L’absence relative de Lacassagne, en retrait pour cette enquête, peut surprendre au départ, mais laisse justement plus de place aux autres personnages, notamment à Félicien, central dans cette histoire. Jusqu’à la fin, émouvante, où il paiera le prix fort pour avoir approché la vérité.

Ce troisième tome est sans doute le plus sombre, le plus introspectif, mais aussi le plus ambitieux. Il interroge en profondeur les notions de guérison, de normalité, de contrôle social, tout en offrant une enquête riche et palpitante.

Coline prouve une nouvelle fois qu’elle maîtrise à la perfection l’art du roman historique criminel. Elle donne à ses personnages une épaisseur rare et à son intrigue une tension constante. Une réussite.

Mon ressenti de lecture

J’ai eu la chance de découvrir ce troisième tome en avant-première, dans le cadre d’une bêta-lecture proposée par Coline. C’est toujours un privilège de plonger dans un texte en cours de finalisation, d’autant plus lorsqu’il s’agit d’un univers que je connais et que j’apprécie. 

J’ai été immédiatement happée par l’atmosphère singulière de ce troisième tome, à la fois oppressante et envoûtante. Le décor du sanatorium, isolé dans les montagnes bavaroises, m’a glacée autant qu’il m’a fascinée. J’ai retrouvé avec plaisir Félicien et Irina, deux personnages que j’affectionne particulièrement, chacun à leur manière, fragiles et combatifs. Le récit, plus sombre que les précédents, m’a touchée par sa profondeur psychologique et la réflexion qu’il propose sur la condition humaine, la maladie et les dérives d’une science sans morale. Coline a su maintenir une tension constante, mêlant subtilement enquête, émotion et éléments historiques. Une lecture immersive, parfois dérangeante, mais bigrement passionnante !

À lire absolument si vous aimez les enquêtes immersives, les décors chargés de mystère et les romans qui font réfléchir autant qu’ils divertissent.

Un petit plus utile

À noter un ajout très appréciable en début d’ouvrage : un résumé des tomes précédents, afin de se remettre aisément dans le bain. Et pour permettre aux lecteurs n’ayant pas lu les premiers de raccrocher les wagons.

Un énorme merci à Coline pour cette lecture et sa confiance.

#Lesangdesgénies   #ColineGatel

« Irina regardait le brouillard engloutir la ville. Une espèce de coton compact, d’un blanc mat presque gris sale, qui semblait vouloir étouffer les gens. Quelques minutes de plus, et il avalerait les vitres de la fenêtre, elle en était certaine. »

En bref…

Ce qui m’a poussé à ouvrir ce livre : j’étais impatiente de retrouver les personnages des tomes précédents et de repartir dans un contexte historique où la médecine légale n’en était qu’à ses balbutiements.

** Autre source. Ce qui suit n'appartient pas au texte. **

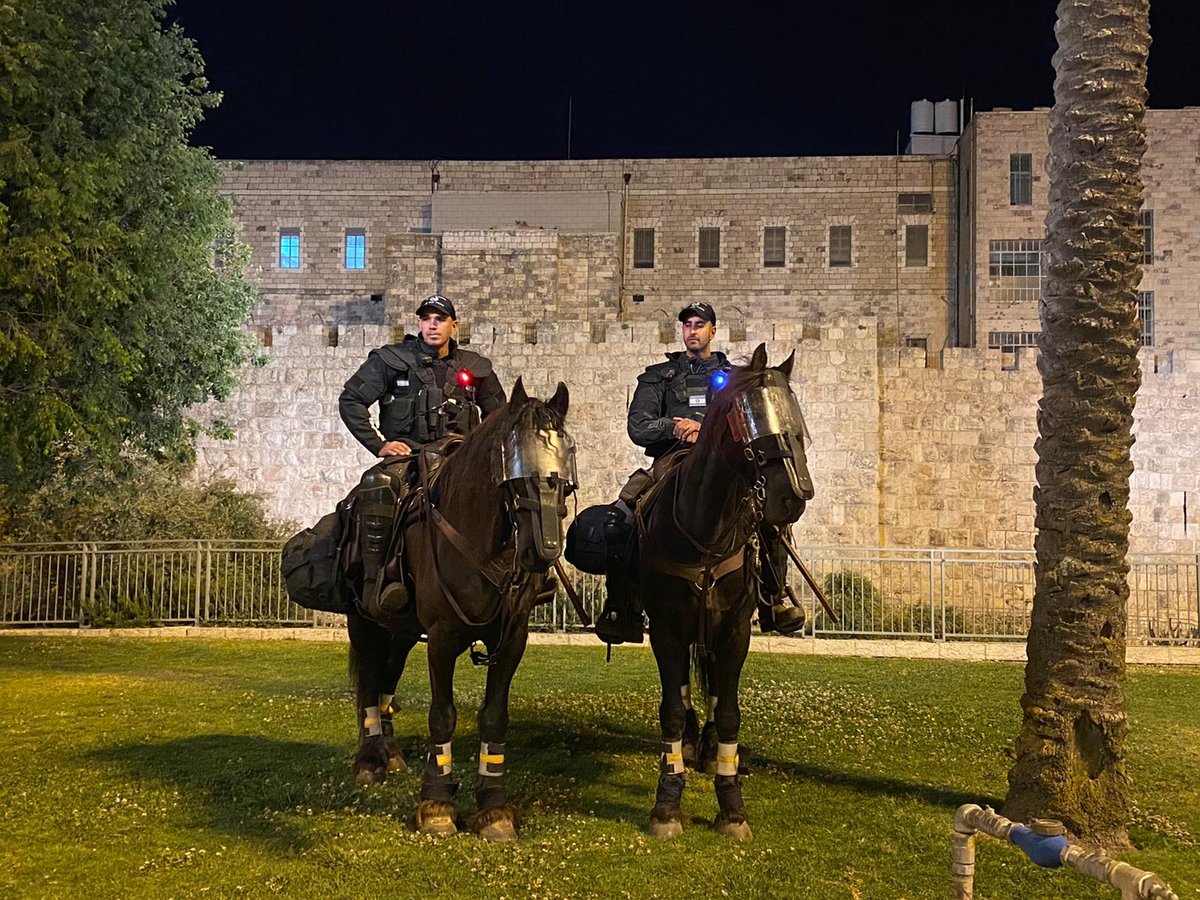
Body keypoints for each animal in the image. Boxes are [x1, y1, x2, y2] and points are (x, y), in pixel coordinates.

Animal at [345, 376, 573, 844]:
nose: (542, 551)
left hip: (402, 630)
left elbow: (495, 717)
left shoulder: (512, 641)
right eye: (515, 475)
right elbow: (442, 716)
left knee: (387, 676)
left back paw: (389, 751)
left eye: (563, 477)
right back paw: (369, 757)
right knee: (370, 682)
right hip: (364, 621)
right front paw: (437, 803)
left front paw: (494, 807)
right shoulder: (443, 638)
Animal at [633, 348, 811, 844]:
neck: (705, 533)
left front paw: (731, 806)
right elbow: (673, 710)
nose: (795, 495)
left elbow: (729, 711)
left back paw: (711, 746)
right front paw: (667, 803)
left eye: (795, 413)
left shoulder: (734, 633)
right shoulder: (668, 631)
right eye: (745, 413)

Auteur connu :  Retrouvez mes chroniques des deux tomes précédents : « Les suppliciées du Rhône » et « Le labyrinthe des femmes ».

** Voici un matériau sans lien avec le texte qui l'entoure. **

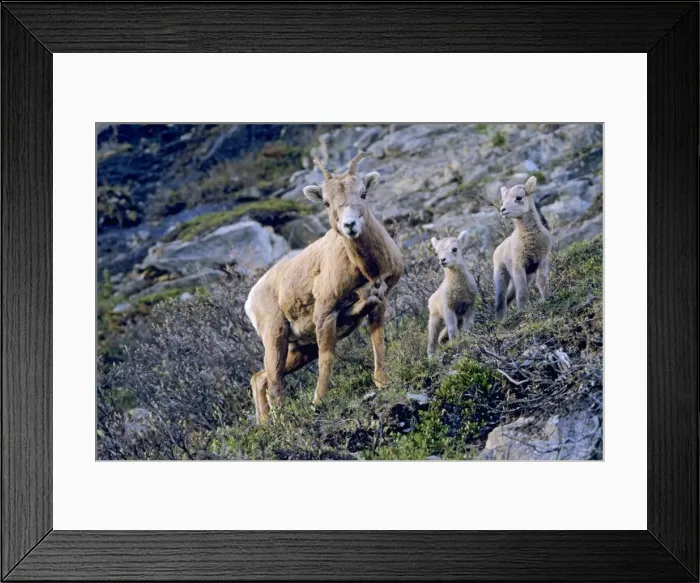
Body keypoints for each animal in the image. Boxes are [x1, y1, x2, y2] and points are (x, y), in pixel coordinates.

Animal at [244, 151, 404, 423]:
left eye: (363, 193)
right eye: (327, 203)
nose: (350, 225)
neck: (367, 270)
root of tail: (250, 300)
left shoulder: (379, 301)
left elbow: (378, 339)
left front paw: (382, 382)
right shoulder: (325, 314)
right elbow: (327, 358)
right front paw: (317, 403)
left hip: (301, 349)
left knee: (261, 377)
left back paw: (265, 423)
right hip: (276, 335)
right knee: (274, 380)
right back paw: (281, 422)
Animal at [493, 176, 552, 320]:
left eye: (519, 197)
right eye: (504, 199)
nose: (503, 210)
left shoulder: (542, 260)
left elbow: (542, 281)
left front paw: (546, 300)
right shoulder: (518, 265)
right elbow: (523, 291)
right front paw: (522, 312)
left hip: (526, 275)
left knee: (509, 296)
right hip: (500, 274)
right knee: (500, 299)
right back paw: (500, 320)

J’ai rencontré Coline lors des Quais du Polar en 2021 pour une visite guidée passionnante visant à évoquer les débuts fracassants de la Médecine Légale.

Et en 2019, toujours aux Quais du Polar, pour une conférence consacrée à la naissance de la criminologie. D’ailleurs, j’avais retranscris cette conférence avec beaucoup de détails, si vous souhaitez en découvrir plus sur l’époque concernée et sur le travail de Coline, n’hésitez pas à lire mon article, ici.

Émotions ressenties lors de la lecture : inquiétude, tension, curiosité, envie, passion, empathie, espoir, tristesse.

Ce que j’ai moins aimé : la fin !! Mais je ne vais pas vous dire pourquoi ! Mais rassurez-vous, elle est parfaite !!

Les plus : les personnages, l’ambiance, le contexte historique, les questionnements scientifiques et idéologiques, la plume.

Si je suis une âme sensible : méfiez-vous, certaines scènes ne sont pas tendres.